>>

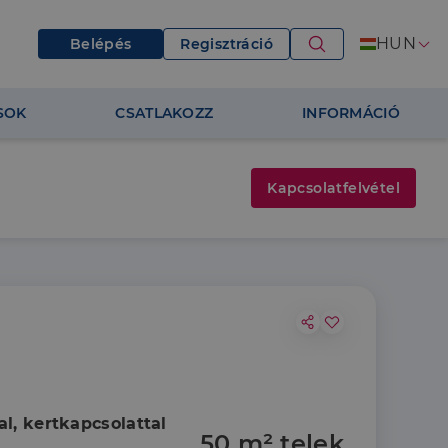
HUN
Belépés
Regisztráció
SOK
CSATLAKOZZ
INFORMÁCIÓ
Kapcsolatfelvétel
al, kertkapcsolattal
50 m² telek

<<

Give the material above as a Markdown table with the columns "Row" and "Line": number each line of text in order, and omit blank lines and the pictures.

| Row | Line |
|---|---|
| 1 | HUN |
| 2 | Belépés |
| 3 | Regisztráció |
| 4 | SOK |
| 5 | CSATLAKOZZ |
| 6 | INFORMÁCIÓ |
| 7 | Kapcsolatfelvétel |
| 8 | al, kertkapcsolattal |
| 9 | 50 m² telek |